Looking at the figure above, we know that the first message written to Log is written sequentially. But only the last LogSegement can perform write operations, and all previous LogSegements cannot perform write operations. To better understand this concept, we call the last LogSegementactiveSegement”, which indicates the currently active log segment. As messages are written, when activeSegement meets certain conditions, a new activeSege needs to be created, and then additional messages are written to a new activeSegement.

Figure 7: Schematic diagram

of activeSegment In order to retrieve messages more efficiently, each log file in LogSegment (with “.log” as the file suffix) has several corresponding index files: Offset index file (file suffix “.index”), timestamp index file (file suffix “.timeindex”), snapshot index file (file suffix “.snapshot”). Each of these LogSegments has an offset as a baseOffset offset ), an offset that represents the first message in the current LogSegment. The offset is a 64-bit long number, and the log file and these index files are named according to the base offset (baseOffset), the name is fixed to 20 digits, and the number of digits that are not reached is preceded by a 0. For example, the base offset of the first LogSegment is 0, and the corresponding log file is 0.log 000000000000000000000000000000000000000000000000000000000000000000000000000000000000000000000000000000000

Let’s take an example to write a certain number of messages to the topic topic-order, and the layout in the topic-order-0 directory at a certain moment looks like this:

>Figure 8: log Directory layout diagram

The reference offset corresponding to the LogSegment in the above example is 12768089, which also shows that the offset of the first message in the current LogSegment is 12768089, and it can also indicate that there are 12768089 in the current LogSegment messages (messages with an offset from 0 to 12768089).

Note that each LogSegment contains not only “.log”, “.index”, “.timeindex”, but also “.snapshot”, “.

txnindex”, “leader-epoch-checkpoint” and other files, as well as “.deleted”, “. Temporary files such as cleaned”, “.swap”.

In addition, when consumers consume, they will save the submitted displacement in the theme __consumer_offsets inside Kafka, and those who do not understand it can directly view what was written before  Talking about the shift commit part of Kafka Consumer, let’s look at the overall log directory structure

Figure 9: Schematic diagram of the overall directory layout

of log 2

Log format evolution

For a mature messaging middleware, the log format not only affects the expansion of functionality, but also affects the optimization of performance dimensions. Therefore, with the rapid development of Kafka, its log format is constantly being upgraded and improved, and Kafka’s log format has gone through a total of 3 major versions: V0, V1 and V2 versions.

We know that inside Kafka Partition partitions are made up of every message, if the log format is not designed to be sophisticated, its functionality and performance will be greatly compromised.

V0 version

Versions prior to Kafka 0.10.0 were in this version of the log format.

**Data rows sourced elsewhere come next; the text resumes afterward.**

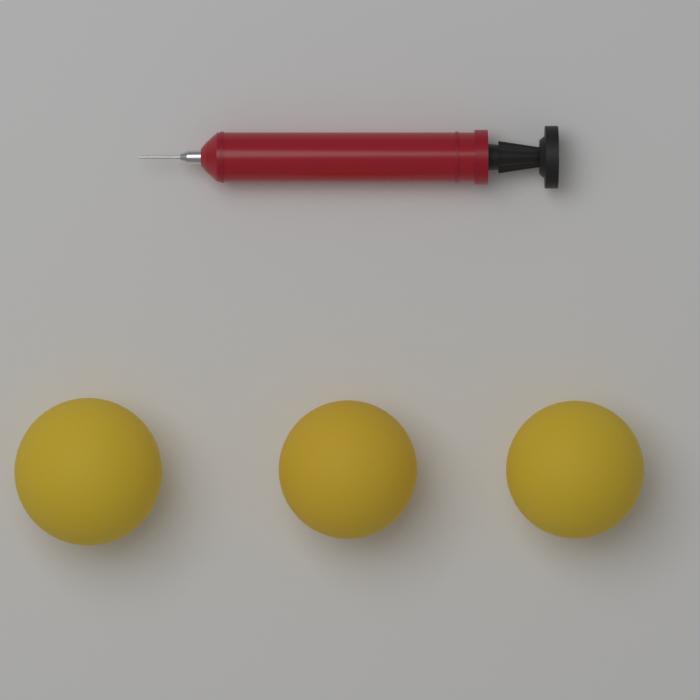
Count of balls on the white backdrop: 3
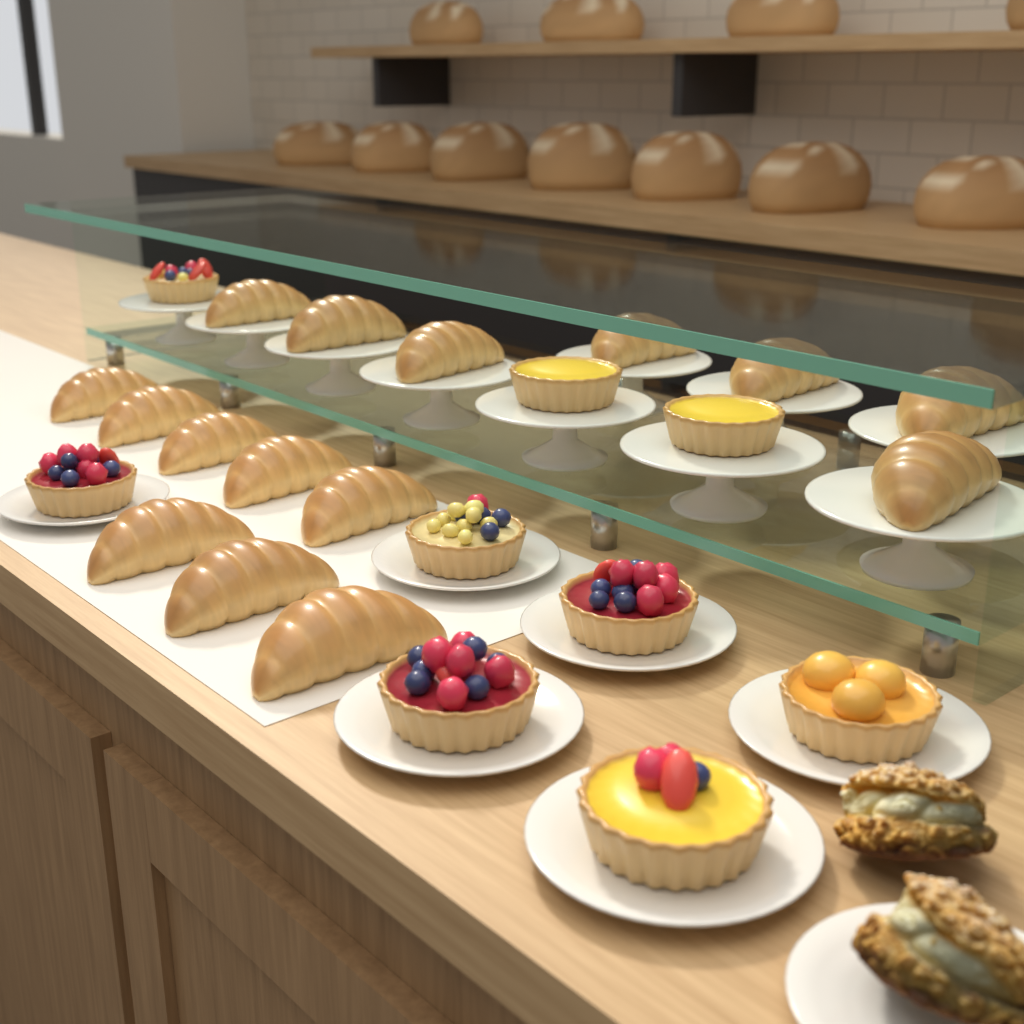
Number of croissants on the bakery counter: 15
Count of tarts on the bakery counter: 9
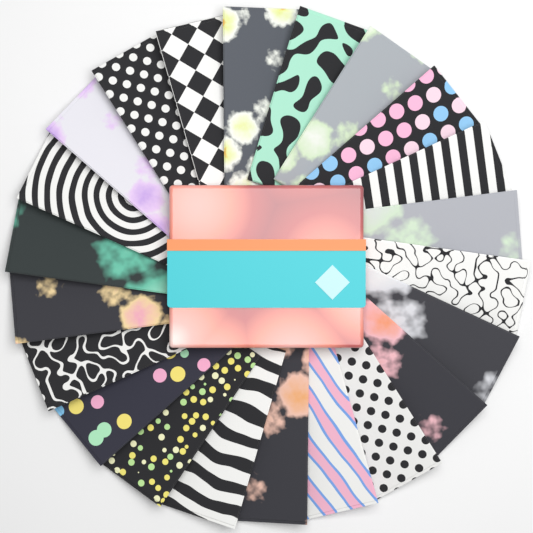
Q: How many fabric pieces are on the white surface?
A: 22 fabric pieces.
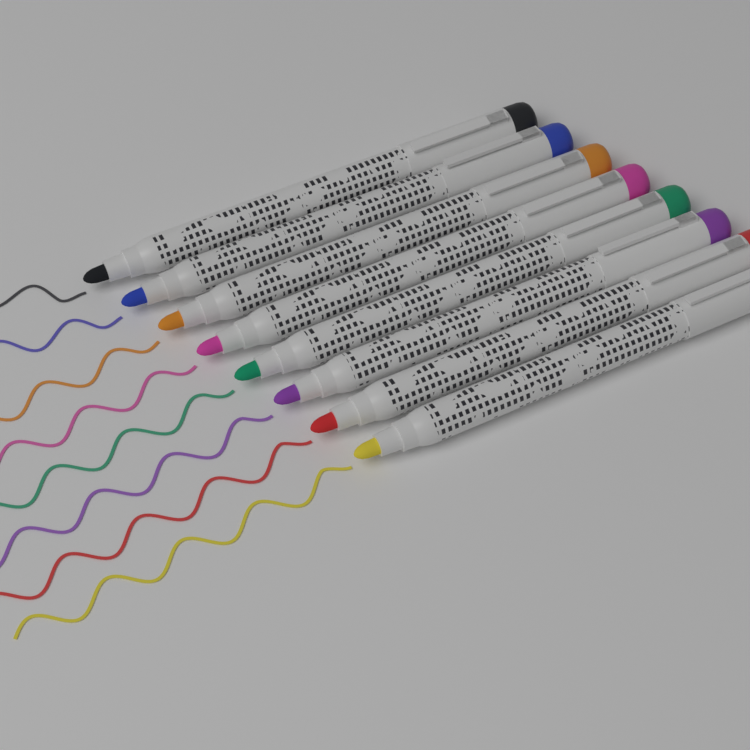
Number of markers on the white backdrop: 8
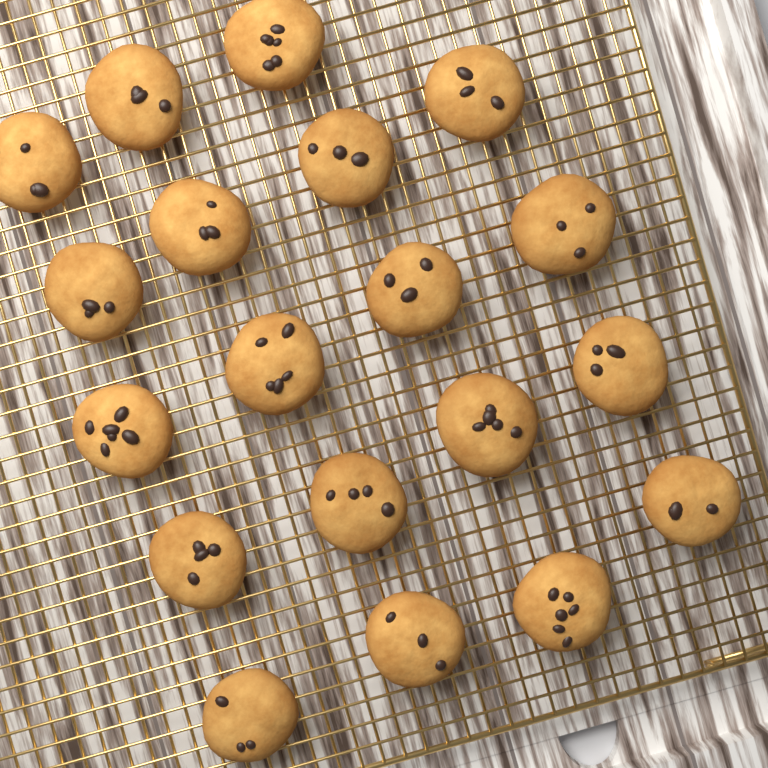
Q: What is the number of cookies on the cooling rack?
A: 19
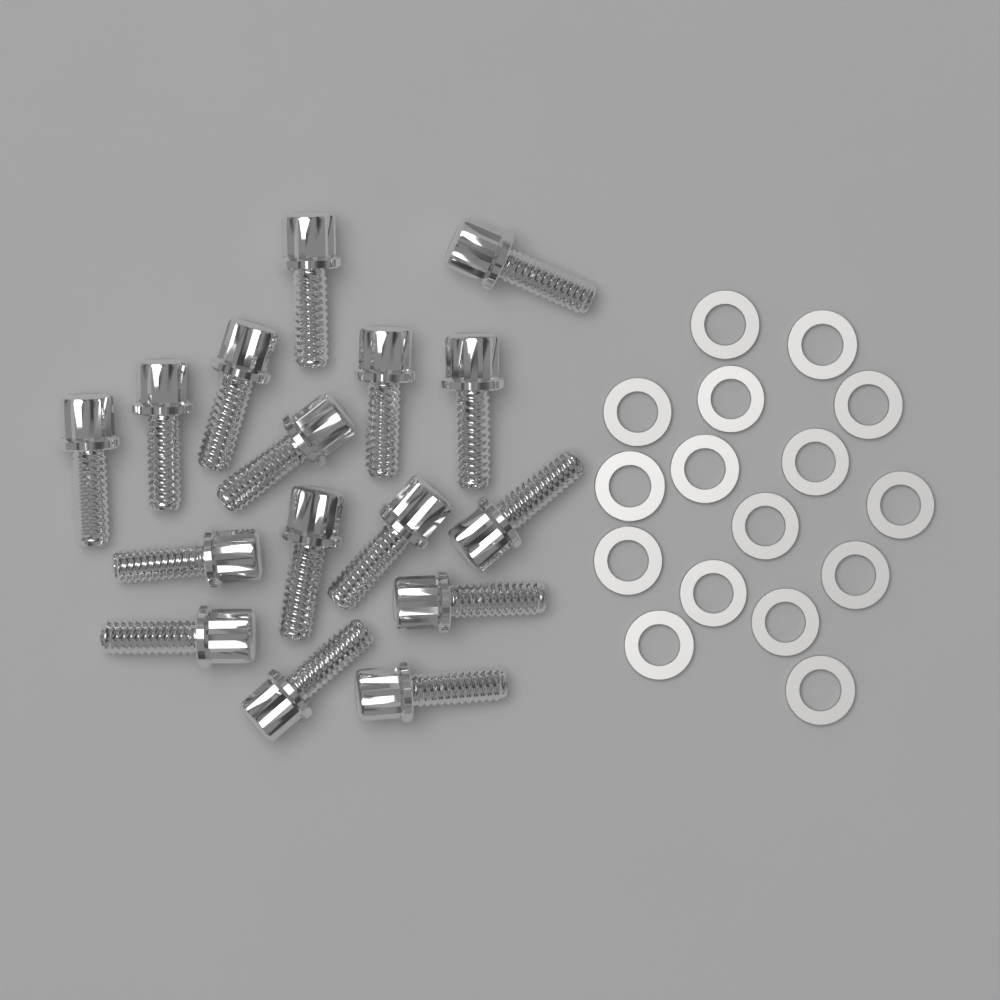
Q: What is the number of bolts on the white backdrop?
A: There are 16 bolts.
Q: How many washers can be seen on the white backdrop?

In this version, each message corresponds to an offset and message size. Offset is used to represent its offset in the Partition partition. message size indicates the size of the message. The two add up to a total of 12B, known as the log header. The log header and Record as a whole are treated as a message. As shown in the following figure:


  • : the value after CRC calculation of the message;
  • magic:0;
  • attribute: 0x00 (no compression used);
  • Key length: 5;
  • key:hello;
  • value length: 5;
  • value:world。
  • The message length is: 4 + 1 + 1 + 4 + 5

    + 4 + 5 = 24 bytes.

    V1 version

           With the continuous iterative development of the Kafka version, users find that the V0 version of the log format cannot be judged by Kafka according to the specific time of the message due to the lack of retention time information, and can only use the modification time of the log file when cleaning the log, which may be deleted by mistake.

    The version of the log format used from V0.10.0 to

    V0.11.0 is V1, which has one more timestamp field than V0 to represent the timestamp of the message. As shown in the following figure:

    Figure 12

    : V2 version log format

    As can be seen from the above figure, the V2 version of the message batch (RecordBatch) has the following changes compared with the V0 and V1 versions:

    1.  The CRC value is removed from the message and extracted into the message batch.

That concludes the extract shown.